Restate the entries word for word, omitting nothing.

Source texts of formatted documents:
┏━━

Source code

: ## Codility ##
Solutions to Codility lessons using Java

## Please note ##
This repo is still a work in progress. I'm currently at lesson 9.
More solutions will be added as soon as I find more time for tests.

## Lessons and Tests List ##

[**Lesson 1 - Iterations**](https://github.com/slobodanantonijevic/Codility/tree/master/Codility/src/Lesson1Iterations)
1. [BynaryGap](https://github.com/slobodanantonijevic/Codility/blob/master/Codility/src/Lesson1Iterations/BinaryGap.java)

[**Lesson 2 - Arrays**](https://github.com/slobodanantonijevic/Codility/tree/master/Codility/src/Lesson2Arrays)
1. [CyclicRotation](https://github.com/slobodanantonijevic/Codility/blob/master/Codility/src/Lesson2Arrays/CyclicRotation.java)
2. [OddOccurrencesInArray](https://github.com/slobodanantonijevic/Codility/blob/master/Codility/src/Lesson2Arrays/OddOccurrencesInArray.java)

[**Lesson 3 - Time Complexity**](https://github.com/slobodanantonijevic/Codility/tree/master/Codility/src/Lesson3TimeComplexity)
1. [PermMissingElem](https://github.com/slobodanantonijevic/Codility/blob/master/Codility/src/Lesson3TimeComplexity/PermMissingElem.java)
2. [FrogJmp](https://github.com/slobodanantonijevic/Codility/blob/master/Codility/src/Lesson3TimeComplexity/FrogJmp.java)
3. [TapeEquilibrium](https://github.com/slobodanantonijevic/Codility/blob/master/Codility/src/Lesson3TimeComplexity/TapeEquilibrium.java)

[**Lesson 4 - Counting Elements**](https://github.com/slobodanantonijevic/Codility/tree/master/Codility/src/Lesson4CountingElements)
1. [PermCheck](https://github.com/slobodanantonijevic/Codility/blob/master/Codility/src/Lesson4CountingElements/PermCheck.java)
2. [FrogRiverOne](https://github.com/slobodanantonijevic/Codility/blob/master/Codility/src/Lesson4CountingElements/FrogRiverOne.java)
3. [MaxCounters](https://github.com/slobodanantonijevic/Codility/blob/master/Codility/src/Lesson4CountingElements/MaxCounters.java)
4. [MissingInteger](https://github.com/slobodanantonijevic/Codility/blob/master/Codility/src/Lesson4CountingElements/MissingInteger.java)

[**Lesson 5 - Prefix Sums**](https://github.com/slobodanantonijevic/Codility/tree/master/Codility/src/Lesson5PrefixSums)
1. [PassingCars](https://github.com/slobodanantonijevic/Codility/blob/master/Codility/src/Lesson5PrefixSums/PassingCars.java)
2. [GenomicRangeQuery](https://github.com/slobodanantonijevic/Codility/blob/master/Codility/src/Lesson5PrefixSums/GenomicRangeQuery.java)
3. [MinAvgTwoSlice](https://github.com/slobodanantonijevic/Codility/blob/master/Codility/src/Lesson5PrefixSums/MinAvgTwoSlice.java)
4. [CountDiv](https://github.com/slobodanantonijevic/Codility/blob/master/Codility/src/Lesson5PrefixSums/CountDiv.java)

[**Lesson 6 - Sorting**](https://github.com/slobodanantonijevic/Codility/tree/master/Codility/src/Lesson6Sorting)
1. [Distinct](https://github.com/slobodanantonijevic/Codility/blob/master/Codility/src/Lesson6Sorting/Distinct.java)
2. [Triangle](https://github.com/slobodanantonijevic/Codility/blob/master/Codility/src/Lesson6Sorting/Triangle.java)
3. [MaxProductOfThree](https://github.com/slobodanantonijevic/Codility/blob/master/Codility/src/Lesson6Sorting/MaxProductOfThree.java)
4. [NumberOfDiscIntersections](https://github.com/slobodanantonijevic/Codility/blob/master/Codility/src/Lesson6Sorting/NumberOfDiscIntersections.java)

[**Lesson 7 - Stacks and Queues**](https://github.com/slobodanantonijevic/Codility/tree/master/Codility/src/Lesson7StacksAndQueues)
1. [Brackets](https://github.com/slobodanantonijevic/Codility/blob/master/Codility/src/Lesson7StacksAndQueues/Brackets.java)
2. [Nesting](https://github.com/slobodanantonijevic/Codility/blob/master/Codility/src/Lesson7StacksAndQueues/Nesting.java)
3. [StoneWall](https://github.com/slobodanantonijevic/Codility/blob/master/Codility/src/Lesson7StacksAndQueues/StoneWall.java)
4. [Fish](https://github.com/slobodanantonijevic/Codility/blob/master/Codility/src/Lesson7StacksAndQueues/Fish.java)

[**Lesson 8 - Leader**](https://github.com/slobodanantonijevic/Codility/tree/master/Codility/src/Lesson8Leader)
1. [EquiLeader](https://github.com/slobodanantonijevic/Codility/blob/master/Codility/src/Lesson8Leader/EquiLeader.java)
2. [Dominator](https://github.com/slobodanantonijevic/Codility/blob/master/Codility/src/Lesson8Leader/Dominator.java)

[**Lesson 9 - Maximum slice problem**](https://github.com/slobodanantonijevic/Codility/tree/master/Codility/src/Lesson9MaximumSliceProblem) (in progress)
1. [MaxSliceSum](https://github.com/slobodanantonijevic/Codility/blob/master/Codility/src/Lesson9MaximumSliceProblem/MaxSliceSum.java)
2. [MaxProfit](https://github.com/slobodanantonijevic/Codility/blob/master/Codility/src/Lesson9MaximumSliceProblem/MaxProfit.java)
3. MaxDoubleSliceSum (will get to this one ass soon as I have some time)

┗━━

Result of the task:
Source code

: ## Codility ##
Solutions to Codility lessons using Java

## Please note ##
This repo is still a work in progress. I'm currently at lesson 9.
More solutions will be added as soon as I find more time for tests.

## Lessons and Tests List ##

[**Lesson 1 - Iterations**](https://github.com/slobodanantonijevic/Codility/tree/master/Codility/src/Lesson1Iterations)
1. [BynaryGap](https://github.com/slobodanantonijevic/Codility/blob/master/Codility/src/Lesson1Iterations/BinaryGap.java)

[**Lesson 2 - Arrays**](https://github.com/slobodanantonijevic/Codility/tree/master/Codility/src/Lesson2Arrays)
1. [CyclicRotation](https://github.com/slobodanantonijevic/Codility/blob/master/Codility/src/Lesson2Arrays/CyclicRotation.java)
2. [OddOccurrencesInArray](https://github.com/slobodanantonijevic/Codility/blob/master/Codility/src/Lesson2Arrays/OddOccurrencesInArray.java)

[**Lesson 3 - Time Complexity**](https://github.com/slobodanantonijevic/Codility/tree/master/Codility/src/Lesson3TimeComplexity)
1. [PermMissingElem](https://github.com/slobodanantonijevic/Codility/blob/master/Codility/src/Lesson3TimeComplexity/PermMissingElem.java)
2. [FrogJmp](https://github.com/slobodanantonijevic/Codility/blob/master/Codility/src/Lesson3TimeComplexity/FrogJmp.java)
3. [TapeEquilibrium](https://github.com/slobodanantonijevic/Codility/blob/master/Codility/src/Lesson3TimeComplexity/TapeEquilibrium.java)

[**Lesson 4 - Counting Elements**](https://github.com/slobodanantonijevic/Codility/tree/master/Codility/src/Lesson4CountingElements)
1. [PermCheck](https://github.com/slobodanantonijevic/Codility/blob/master/Codility/src/Lesson4CountingElements/PermCheck.java)
2. [FrogRiverOne](https://github.com/slobodanantonijevic/Codility/blob/master/Codility/src/Lesson4CountingElements/FrogRiverOne.java)
3. [MaxCounters](https://github.com/slobodanantonijevic/Codility/blob/master/Codility/src/Lesson4CountingElements/MaxCounters.java)
4. [MissingInteger](https://github.com/slobodanantonijevic/Codility/blob/master/Codility/src/Lesson4CountingElements/MissingInteger.java)

[**Lesson 5 - Prefix Sums**](https://github.com/slobodanantonijevic/Codility/tree/master/Codility/src/Lesson5PrefixSums)
1. [PassingCars](https://github.com/slobodanantonijevic/Codility/blob/master/Codility/src/Lesson5PrefixSums/PassingCars.java)
2. [GenomicRangeQuery](https://github.com/slobodanantonijevic/Codility/blob/master/Codility/src/Lesson5PrefixSums/GenomicRangeQuery.java)
3. [MinAvgTwoSlice](https://github.com/slobodanantonijevic/Codility/blob/master/Codility/src/Lesson5PrefixSums/MinAvgTwoSlice.java)
4. [CountDiv](https://github.com/slobodanantonijevic/Codility/blob/master/Codility/src/Lesson5PrefixSums/CountDiv.java)

[**Lesson 6 - Sorting**](https://github.com/slobodanantonijevic/Codility/tree/master/Codility/src/Lesson6Sorting)
1. [Distinct](https://github.com/slobodanantonijevic/Codility/blob/master/Codility/src/Lesson6Sorting/Distinct.java)
2. [Triangle](https://github.com/slobodanantonijevic/Codility/blob/master/Codility/src/Lesson6Sorting/Triangle.java)
3. [MaxProductOfThree](https://github.com/slobodanantonijevic/Codility/blob/master/Codility/src/Lesson6Sorting/MaxProductOfThree.java)
4. [NumberOfDiscIntersections](https://github.com/slobodanantonijevic/Codility/blob/master/Codility/src/Lesson6Sorting/NumberOfDiscIntersections.java)

[**Lesson 7 - Stacks and Queues**](https://github.com/slobodanantonijevic/Codility/tree/master/Codility/src/Lesson7StacksAndQueues)
1. [Brackets](https://github.com/slobodanantonijevic/Codility/blob/master/Codility/src/Lesson7StacksAndQueues/Brackets.java)
2. [Nesting](https://github.com/slobodanantonijevic/Codility/blob/master/Codility/src/Lesson7StacksAndQueues/Nesting.java)
3. [StoneWall](https://github.com/slobodanantonijevic/Codility/blob/master/Codility/src/Lesson7StacksAndQueues/StoneWall.java)
4. [Fish](https://github.com/slobodanantonijevic/Codility/blob/master/Codility/src/Lesson7StacksAndQueues/Fish.java)

[**Lesson 8 - Leader**](https://github.com/slobodanantonijevic/Codility/tree/master/Codility/src/Lesson8Leader)
1. [EquiLeader](https://github.com/slobodanantonijevic/Codility/blob/master/Codility/src/Lesson8Leader/EquiLeader.java)
2. [Dominator](https://github.com/slobodanantonijevic/Codility/blob/master/Codility/src/Lesson8Leader/Dominator.java)

[**Lesson 9 - Maximum slice problem**](https://github.com/slobodanantonijevic/Codility/tree/master/Codility/src/Lesson9MaximumSliceProblem) (in progress)
1. [MaxSliceSum](https://github.com/slobodanantonijevic/Codility/blob/master/Codility/src/Lesson9MaximumSliceProblem/MaxSliceSum.java)
2. [MaxProfit](https://github.com/slobodanantonijevic/Codility/blob/master/Codility/src/Lesson9MaximumSliceProblem/MaxProfit.java)
3. MaxDoubleSliceSum (will get to this one ass soon as I have some time)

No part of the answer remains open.